Supported Self-Hosted Models
The following open-weight models have been tested and have dedicated per-model system prompts optimized for Aira's structured output format:
| Model | Parameters | License |
|---|---|---|
| Llama 3.3 70B | 70B | Llama Community License |
| Llama 4 Scout | 17B active (MoE) | Llama Community License |
| Llama 4 Maverick | 17B active (MoE) | Llama Community License |
| Mistral Large 3 | 41B active (MoE) | Apache 2.0 |
| Qwen 3.5 | 397B (MoE) | Apache 2.0 |
| DeepSeek V3.2 | 37B active (MoE) | MIT |
Other OpenAI-compatible models can still be registered as custom models but will use generic prompting.
vLLM Setup Example
vLLM is the recommended serving engine.
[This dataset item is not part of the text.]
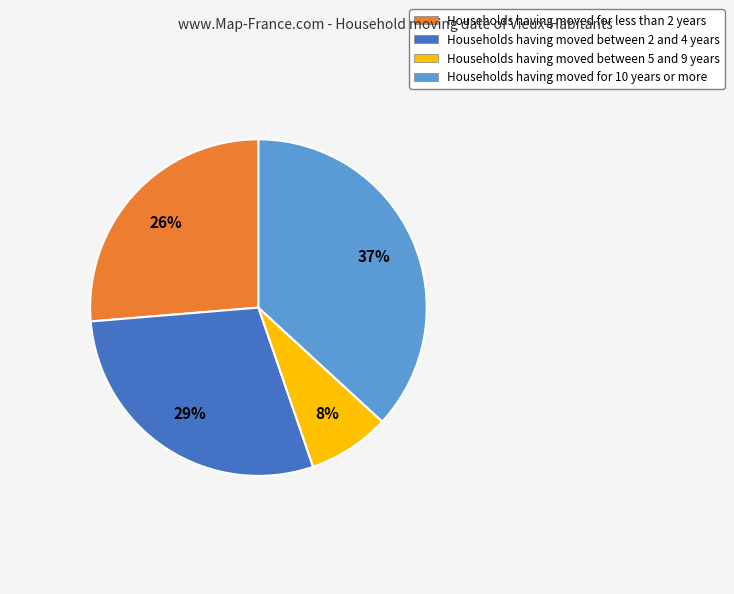

Which slice is the largest?

Households having moved for 10 years or more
It supports guided_json constrained decoding, which guarantees valid structured output from any model.
# Serve a model with vLLM
vllm serve meta-llama/Llama-4-Scout-17B-16E-Instruct \
--host 0.0.0.0 \
--port 8000 \
--tensor-parallel-size 4 \
--enable-auto-tool-choiceThen register it:
curl -X POST https://api.airaproof.com/api/v1/models/custom \
-H "Authorization: Bearer aira_live_xxxxx" \
-H "Content-Type: application/json" \
-d '{
"name": "Llama 4 Scout (vLLM)",
"model_id": "llama-4-scout",
"endpoint_url": "https://your-gpu-server:8000/v1/chat/completions",
"timeout_ms": 60000
}'When using constrained decoding, ensure your vLLM version supports guided_json (v0.6.0+). Older versions may fall back to unconstrained generation.